City trento =  new City("Trento", 38121);
City bologna =  new City("Bologna", 40100);
City[] cities = new City[]{trento, bologna};

// After this, the array 'cities' contains [bologna, trento]
Arrays.sort(cities, new CityNameComparator());

Property. Both methods guarantee stable sorting. For instance:

City trento1 =  new City("Trento", 38122);
City bologna =  new City("Bologna", 40100);
City trento2 =  new City("Trento", 38121);
City[] cities = new City[]{trento1, bologna, trento2};

// After this, the array 'cities' contains [bologna, trento1, trento2]
Arrays.sort(cities, new CityNameComparator());

Note. For an array with primitive type (like int[]), these two methods use (a version of) the Quicksort algorithm, even though Quicksort is not stable. Stability is irrelevant for these types: for instance, permuting the elements of the array [5,5] yields the same array.
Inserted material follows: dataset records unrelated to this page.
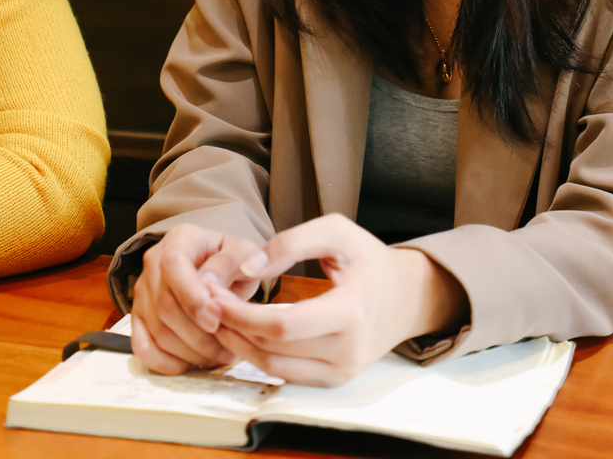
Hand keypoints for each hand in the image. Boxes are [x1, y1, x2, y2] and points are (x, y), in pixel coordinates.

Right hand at [130, 223, 266, 374]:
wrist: (216, 267)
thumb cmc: (230, 260)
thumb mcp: (242, 252)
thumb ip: (230, 263)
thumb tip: (211, 285)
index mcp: (180, 239)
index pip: (173, 265)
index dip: (191, 296)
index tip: (214, 321)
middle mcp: (153, 262)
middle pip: (164, 304)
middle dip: (196, 334)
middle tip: (225, 350)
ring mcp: (143, 291)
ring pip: (156, 329)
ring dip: (187, 351)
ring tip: (216, 357)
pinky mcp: (139, 317)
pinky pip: (142, 346)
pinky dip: (166, 362)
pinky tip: (191, 364)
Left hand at [204, 213, 469, 386]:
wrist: (405, 296)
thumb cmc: (369, 259)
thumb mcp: (337, 231)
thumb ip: (292, 241)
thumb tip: (249, 267)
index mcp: (351, 312)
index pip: (281, 326)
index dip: (241, 313)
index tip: (214, 292)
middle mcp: (347, 350)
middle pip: (271, 350)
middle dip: (232, 326)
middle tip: (207, 301)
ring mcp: (341, 371)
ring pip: (273, 368)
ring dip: (238, 344)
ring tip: (218, 314)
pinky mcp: (334, 380)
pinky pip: (285, 374)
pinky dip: (258, 355)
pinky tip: (242, 331)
However, for an array with (arbitrary) reference type (like City[]), these methods use (a version of) the MergeSort algorithm, which is stable.

Sorting a list #

The class Collections provides a static method Collections.sort(List<T> list), whose behavior is analogous to Arrays.sort. In particular, it also guarantees stable sorting. Like Arrays.sort, it comes in two flavors (with and without comparator).

Example(continued).

City bologna =  new City("Bologna", 40100);
City trento =  new City("Trento", 38122);
List<City> cities = new LinkedList();
cities.add(bologna);
cities.add(trento);

// After this, the list 'cities' contains [trento, bologna],
// due to the way 'City' implements 'compareTo'.
Collections.sort(cities);

// After this, the list 'cities' contains [bologna, trento],
Collections.sort(cities, new CityNameComparator());

The interface List also provides a default method sort that takes a comparator as argument. So in the above example, we could have used:

cities.sort(new CityNameComparator());

instead of

Collections.sort(cities, new CityNameComparator());

Usage #

Consider the following class:

public class Hero {

    String name;
    int health;

    public Hero(String name, int health){
        this.name = name;
        this.health = health;
    }
}

Write a Java method void printHeroesOcc(Hero[] heroes) that takes as input an array of type Hero[], and prints the number of occurrences of each hero in this array, where two heroes are considered identical if they have the same name and health.

Constraint. For this exercise, you cannot use an associative array (a.k.a. Java Map).

Create a comparator (compare first by health, then by name):

public class HeroComparator implements Comparator<Hero> {

    @Override
    public int compare(Hero h1, Hero h2) {
        int healthComparison = Integer.compare(h1.health, h2.health);
        return healthComparison != 0 ?
            healthComparison :
            h1.name.compareTo(h2.name);
    }

Sort the array and iterate over it to count the number of occurrences of each hero:

void printHeroesOcc(Hero[] heroes) {
    if (heroes.length == 0) {
        return;
    }
    Comparator<Hero> comparator = new HeroComparator();
    // sort the input array w.r.t. to the comparator
    Arrays.sort(heroes, comparator);
    // keeps track of the last hero seen so far
    Hero previousHero = heroes[0];
    // occurrences of the last hero seen so far
    int occ = 1;
    // iterate over the array, starting fom the second hero
    for (int i = 1; i < heroes.length; i++) {
        // if the current hero and the previous one have the same
        // name and amount of health
        if (comparator.compare(previousHero, heroes[i]) == 0) {
            occ++;
        } else {
            printHero(previousHero, occ);
            previousHero = heroes[i];
            occ = 1;
        }
    }
    printHero(previousHero, occ);
}

private void printHero(Hero hero, int occ) {
    System.out.println(hero.name + "," + hero.health + ": " + occ);
}

Note. The solution to the exercise above relies on sorting the input array. But the same problem could be solved with an associative array, as follows:

  • override equals and hashCode in the class Hero,
  • compute a Map<Hero, Integer> that maps each hero to its number of occurrences in the input array,
  • iterates over the entries of this map and print them.

When it comes to running time, the latter solution is more efficient on average (assuming a hash map), but less efficient in the worst case.